__SUPPLIED RECORDS__
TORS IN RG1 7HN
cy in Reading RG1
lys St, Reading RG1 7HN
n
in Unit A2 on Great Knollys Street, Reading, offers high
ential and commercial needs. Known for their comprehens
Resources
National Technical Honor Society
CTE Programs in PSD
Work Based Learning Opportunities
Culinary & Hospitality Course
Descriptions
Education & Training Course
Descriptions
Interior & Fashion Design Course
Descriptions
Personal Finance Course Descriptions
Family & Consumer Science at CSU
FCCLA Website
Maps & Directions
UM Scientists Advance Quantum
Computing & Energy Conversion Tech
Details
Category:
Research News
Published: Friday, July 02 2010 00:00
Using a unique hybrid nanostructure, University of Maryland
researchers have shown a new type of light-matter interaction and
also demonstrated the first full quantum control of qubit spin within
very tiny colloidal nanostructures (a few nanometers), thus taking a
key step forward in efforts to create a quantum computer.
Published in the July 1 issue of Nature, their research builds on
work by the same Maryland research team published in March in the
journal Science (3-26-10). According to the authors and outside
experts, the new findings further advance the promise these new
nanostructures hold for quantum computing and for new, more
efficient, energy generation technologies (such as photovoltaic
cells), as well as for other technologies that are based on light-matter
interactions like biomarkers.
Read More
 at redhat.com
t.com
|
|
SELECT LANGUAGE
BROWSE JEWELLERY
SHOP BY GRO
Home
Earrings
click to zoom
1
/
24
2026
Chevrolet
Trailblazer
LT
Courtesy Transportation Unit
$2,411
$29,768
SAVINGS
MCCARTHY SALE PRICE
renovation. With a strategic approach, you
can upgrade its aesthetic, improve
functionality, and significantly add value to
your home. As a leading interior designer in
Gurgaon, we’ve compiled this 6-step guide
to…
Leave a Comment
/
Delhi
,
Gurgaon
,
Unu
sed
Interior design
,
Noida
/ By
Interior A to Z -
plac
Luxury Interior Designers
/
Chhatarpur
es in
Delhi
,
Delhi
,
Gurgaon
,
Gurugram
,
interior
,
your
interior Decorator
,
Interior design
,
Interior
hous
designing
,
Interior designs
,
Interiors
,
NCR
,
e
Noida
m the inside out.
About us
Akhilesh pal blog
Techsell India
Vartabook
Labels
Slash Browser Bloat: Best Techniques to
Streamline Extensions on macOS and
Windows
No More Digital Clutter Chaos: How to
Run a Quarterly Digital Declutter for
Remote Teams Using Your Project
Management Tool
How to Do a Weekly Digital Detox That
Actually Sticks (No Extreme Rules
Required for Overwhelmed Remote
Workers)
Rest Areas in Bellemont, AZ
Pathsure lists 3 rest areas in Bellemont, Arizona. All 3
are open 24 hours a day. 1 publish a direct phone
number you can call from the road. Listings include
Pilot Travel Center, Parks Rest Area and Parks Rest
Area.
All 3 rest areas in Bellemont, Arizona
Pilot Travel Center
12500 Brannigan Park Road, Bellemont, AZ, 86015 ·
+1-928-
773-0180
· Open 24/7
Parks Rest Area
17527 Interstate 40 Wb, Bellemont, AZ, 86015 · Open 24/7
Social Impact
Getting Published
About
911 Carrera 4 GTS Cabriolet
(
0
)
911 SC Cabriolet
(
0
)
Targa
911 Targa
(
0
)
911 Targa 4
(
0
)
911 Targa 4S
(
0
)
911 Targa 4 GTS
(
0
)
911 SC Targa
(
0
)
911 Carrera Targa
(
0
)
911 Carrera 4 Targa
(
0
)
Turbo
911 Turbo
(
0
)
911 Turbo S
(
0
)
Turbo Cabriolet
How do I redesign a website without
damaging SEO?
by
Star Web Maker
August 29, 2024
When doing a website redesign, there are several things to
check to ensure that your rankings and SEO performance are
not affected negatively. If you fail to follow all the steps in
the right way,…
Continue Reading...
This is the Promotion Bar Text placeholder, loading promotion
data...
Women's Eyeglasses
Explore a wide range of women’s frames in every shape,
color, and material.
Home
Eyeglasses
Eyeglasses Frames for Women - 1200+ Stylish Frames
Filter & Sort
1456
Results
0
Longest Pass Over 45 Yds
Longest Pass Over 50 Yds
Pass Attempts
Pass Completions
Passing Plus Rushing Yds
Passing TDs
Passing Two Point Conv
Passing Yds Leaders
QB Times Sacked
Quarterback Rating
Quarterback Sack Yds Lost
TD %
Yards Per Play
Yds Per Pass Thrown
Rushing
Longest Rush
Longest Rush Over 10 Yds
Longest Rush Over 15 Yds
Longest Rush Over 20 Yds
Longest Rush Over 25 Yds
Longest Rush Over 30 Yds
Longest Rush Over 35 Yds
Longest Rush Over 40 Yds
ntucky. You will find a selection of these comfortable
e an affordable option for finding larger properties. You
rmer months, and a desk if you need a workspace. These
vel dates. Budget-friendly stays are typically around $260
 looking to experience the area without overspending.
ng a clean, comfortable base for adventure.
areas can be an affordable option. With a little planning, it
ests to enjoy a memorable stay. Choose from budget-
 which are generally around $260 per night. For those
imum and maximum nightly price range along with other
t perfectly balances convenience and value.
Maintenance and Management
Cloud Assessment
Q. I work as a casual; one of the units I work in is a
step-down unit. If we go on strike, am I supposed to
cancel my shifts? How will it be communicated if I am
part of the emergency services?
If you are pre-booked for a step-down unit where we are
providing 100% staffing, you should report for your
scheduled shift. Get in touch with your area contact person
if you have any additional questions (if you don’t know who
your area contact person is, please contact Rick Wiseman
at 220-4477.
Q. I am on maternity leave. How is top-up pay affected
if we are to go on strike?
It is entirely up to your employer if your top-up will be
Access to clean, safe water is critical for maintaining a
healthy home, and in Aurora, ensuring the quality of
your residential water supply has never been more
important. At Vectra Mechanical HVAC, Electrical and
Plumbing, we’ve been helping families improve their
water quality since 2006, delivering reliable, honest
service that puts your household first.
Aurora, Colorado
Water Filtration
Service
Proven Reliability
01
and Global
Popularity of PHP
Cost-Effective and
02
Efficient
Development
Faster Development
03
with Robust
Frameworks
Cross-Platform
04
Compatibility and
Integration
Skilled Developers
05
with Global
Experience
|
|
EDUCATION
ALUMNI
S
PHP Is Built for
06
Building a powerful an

__EXERCISE__
Give the data above again with every occurrence of "Gurgaon" replaced by "Gurugram", keeping everything else the same.

__RESPONSE TO THIS EXERCISE__
TORS IN RG1 7HN
cy in Reading RG1
lys St, Reading RG1 7HN
n
in Unit A2 on Great Knollys Street, Reading, offers high
ential and commercial needs. Known for their comprehens
Resources
National Technical Honor Society
CTE Programs in PSD
Work Based Learning Opportunities
Culinary & Hospitality Course
Descriptions
Education & Training Course
Descriptions
Interior & Fashion Design Course
Descriptions
Personal Finance Course Descriptions
Family & Consumer Science at CSU
FCCLA Website
Maps & Directions
UM Scientists Advance Quantum
Computing & Energy Conversion Tech
Details
Category:
Research News
Published: Friday, July 02 2010 00:00
Using a unique hybrid nanostructure, University of Maryland
researchers have shown a new type of light-matter interaction and
also demonstrated the first full quantum control of qubit spin within
very tiny colloidal nanostructures (a few nanometers), thus taking a
key step forward in efforts to create a quantum computer.
Published in the July 1 issue of Nature, their research builds on
work by the same Maryland research team published in March in the
journal Science (3-26-10). According to the authors and outside
experts, the new findings further advance the promise these new
nanostructures hold for quantum computing and for new, more
efficient, energy generation technologies (such as photovoltaic
cells), as well as for other technologies that are based on light-matter
interactions like biomarkers.
Read More
 at redhat.com
t.com
|
|
SELECT LANGUAGE
BROWSE JEWELLERY
SHOP BY GRO
Home
Earrings
click to zoom
1
/
24
2026
Chevrolet
Trailblazer
LT
Courtesy Transportation Unit
$2,411
$29,768
SAVINGS
MCCARTHY SALE PRICE
renovation. With a strategic approach, you
can upgrade its aesthetic, improve
functionality, and significantly add value to
your home. As a leading interior designer in
Gurugram, we’ve compiled this 6-step guide
to…
Leave a Comment
/
Delhi
,
Gurugram
,
Unu
sed
Interior design
,
Noida
/ By
Interior A to Z -
plac
Luxury Interior Designers
/
Chhatarpur
es in
Delhi
,
Delhi
,
Gurugram
,
Gurugram
,
interior
,
your
interior Decorator
,
Interior design
,
Interior
hous
designing
,
Interior designs
,
Interiors
,
NCR
,
e
Noida
m the inside out.
About us
Akhilesh pal blog
Techsell India
Vartabook
Labels
Slash Browser Bloat: Best Techniques to
Streamline Extensions on macOS and
Windows
No More Digital Clutter Chaos: How to
Run a Quarterly Digital Declutter for
Remote Teams Using Your Project
Management Tool
How to Do a Weekly Digital Detox That
Actually Sticks (No Extreme Rules
Required for Overwhelmed Remote
Workers)
Rest Areas in Bellemont, AZ
Pathsure lists 3 rest areas in Bellemont, Arizona. All 3
are open 24 hours a day. 1 publish a direct phone
number you can call from the road. Listings include
Pilot Travel Center, Parks Rest Area and Parks Rest
Area.
All 3 rest areas in Bellemont, Arizona
Pilot Travel Center
12500 Brannigan Park Road, Bellemont, AZ, 86015 ·
+1-928-
773-0180
· Open 24/7
Parks Rest Area
17527 Interstate 40 Wb, Bellemont, AZ, 86015 · Open 24/7
Social Impact
Getting Published
About
911 Carrera 4 GTS Cabriolet
(
0
)
911 SC Cabriolet
(
0
)
Targa
911 Targa
(
0
)
911 Targa 4
(
0
)
911 Targa 4S
(
0
)
911 Targa 4 GTS
(
0
)
911 SC Targa
(
0
)
911 Carrera Targa
(
0
)
911 Carrera 4 Targa
(
0
)
Turbo
911 Turbo
(
0
)
911 Turbo S
(
0
)
Turbo Cabriolet
How do I redesign a website without
damaging SEO?
by
Star Web Maker
August 29, 2024
When doing a website redesign, there are several things to
check to ensure that your rankings and SEO performance are
not affected negatively. If you fail to follow all the steps in
the right way,…
Continue Reading...
This is the Promotion Bar Text placeholder, loading promotion
data...
Women's Eyeglasses
Explore a wide range of women’s frames in every shape,
color, and material.
Home
Eyeglasses
Eyeglasses Frames for Women - 1200+ Stylish Frames
Filter & Sort
1456
Results
0
Longest Pass Over 45 Yds
Longest Pass Over 50 Yds
Pass Attempts
Pass Completions
Passing Plus Rushing Yds
Passing TDs
Passing Two Point Conv
Passing Yds Leaders
QB Times Sacked
Quarterback Rating
Quarterback Sack Yds Lost
TD %
Yards Per Play
Yds Per Pass Thrown
Rushing
Longest Rush
Longest Rush Over 10 Yds
Longest Rush Over 15 Yds
Longest Rush Over 20 Yds
Longest Rush Over 25 Yds
Longest Rush Over 30 Yds
Longest Rush Over 35 Yds
Longest Rush Over 40 Yds
ntucky. You will find a selection of these comfortable
e an affordable option for finding larger properties. You
rmer months, and a desk if you need a workspace. These
vel dates. Budget-friendly stays are typically around $260
 looking to experience the area without overspending.
ng a clean, comfortable base for adventure.
areas can be an affordable option. With a little planning, it
ests to enjoy a memorable stay. Choose from budget-
 which are generally around $260 per night. For those
imum and maximum nightly price range along with other
t perfectly balances convenience and value.
Maintenance and Management
Cloud Assessment
Q. I work as a casual; one of the units I work in is a
step-down unit. If we go on strike, am I supposed to
cancel my shifts? How will it be communicated if I am
part of the emergency services?
If you are pre-booked for a step-down unit where we are
providing 100% staffing, you should report for your
scheduled shift. Get in touch with your area contact person
if you have any additional questions (if you don’t know who
your area contact person is, please contact Rick Wiseman
at 220-4477.
Q. I am on maternity leave. How is top-up pay affected
if we are to go on strike?
It is entirely up to your employer if your top-up will be
Access to clean, safe water is critical for maintaining a
healthy home, and in Aurora, ensuring the quality of
your residential water supply has never been more
important. At Vectra Mechanical HVAC, Electrical and
Plumbing, we’ve been helping families improve their
water quality since 2006, delivering reliable, honest
service that puts your household first.
Aurora, Colorado
Water Filtration
Service
Proven Reliability
01
and Global
Popularity of PHP
Cost-Effective and
02
Efficient
Development
Faster Development
03
with Robust
Frameworks
Cross-Platform
04
Compatibility and
Integration
Skilled Developers
05
with Global
Experience
|
|
EDUCATION
ALUMNI
S
PHP Is Built for
06
Building a powerful an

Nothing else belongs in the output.